While the guidelines will offer a way to regulate transshipment, they are voluntary in nature, and so should be fully reflected in binding domestic policies and regional measures that have enforcement and penalty provisions.
Which key considerations highlighted in the FAO in-depth study require most attention?
All of the considerations have a role to play in improving the monitoring and control of transshipment activities. Authorizations have to become more transparent and publicly available. The sharing of authorizations is paramount to allow the other factors to work harmoniously. All other considerations depend on the availability of authorization data, which currently may be patchy or outdated. Timeliness of the publication of authorizations is crucial for their effective regulation.
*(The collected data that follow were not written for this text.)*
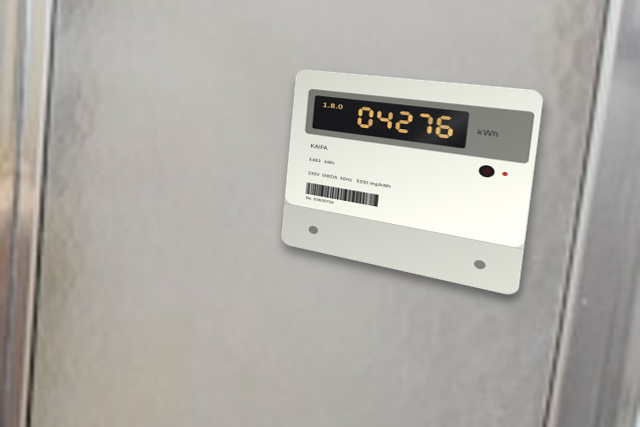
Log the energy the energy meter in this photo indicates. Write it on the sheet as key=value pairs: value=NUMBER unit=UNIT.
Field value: value=4276 unit=kWh
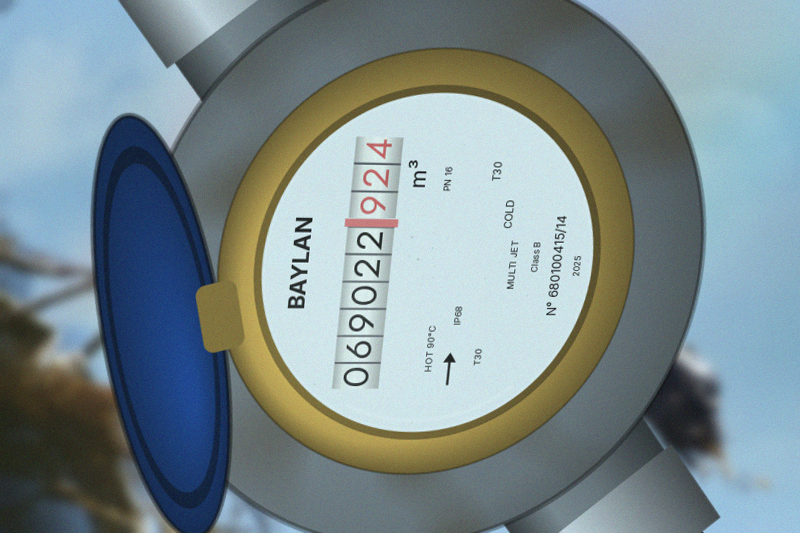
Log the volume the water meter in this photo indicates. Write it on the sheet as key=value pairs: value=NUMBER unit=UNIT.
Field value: value=69022.924 unit=m³
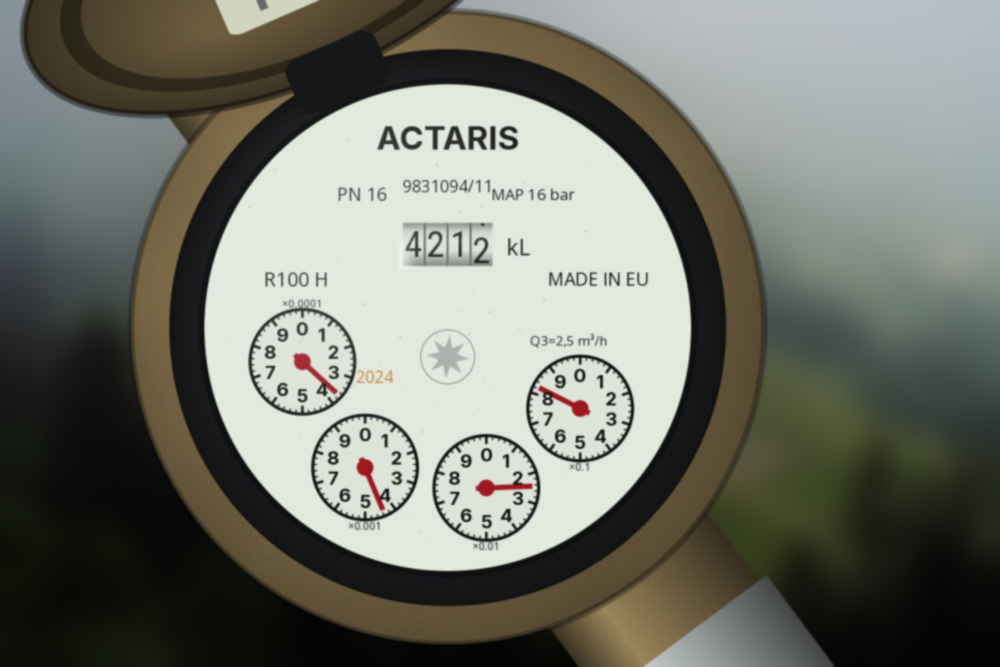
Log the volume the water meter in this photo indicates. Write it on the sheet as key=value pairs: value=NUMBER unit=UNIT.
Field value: value=4211.8243 unit=kL
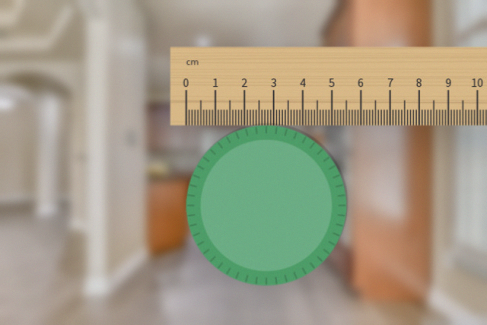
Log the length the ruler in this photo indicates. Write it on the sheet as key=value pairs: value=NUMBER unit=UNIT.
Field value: value=5.5 unit=cm
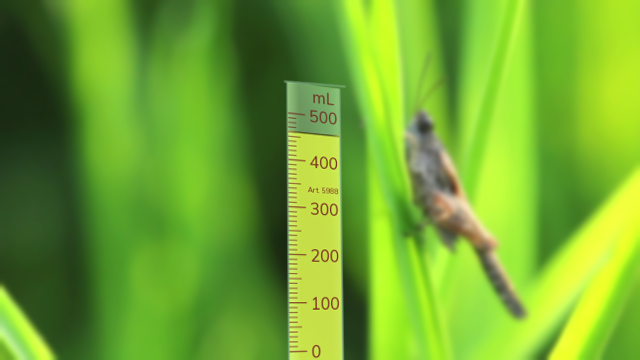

Once we have a grasp on the authorizations, we can make effective risk assessment and subsequent decisions on where to apply resources, where to deploy additional human or electronic monitoring or other new technology to validate the authorizations, and where to focus our enforcement assets.
There is ongoing assessment of what data is available now, where there are gaps, where transshipment is occurring and what reporting we are missing. But, we must consider the needs of developing States and those with limited resources, particularly in port. Enhanced regulations such as those developed by the FAO will assist inspectors in the monitoring and control of transshipment activities, and new and innovative technologies offer significant opportunities to assist with identifying encounters and loitering events. When combined with appropriate in-port training, these advances can help validate transshipment reporting.
An analysis of transshipment activities in port is another area that should be explored further. In doing so, we would not only increase effective enforcement response, but also aid transparency in fish supply chains. We should also focus on Flag States responsibilities, so that the burden does not always fall to the port States, which may have limited capacity for extensive in-port control processes.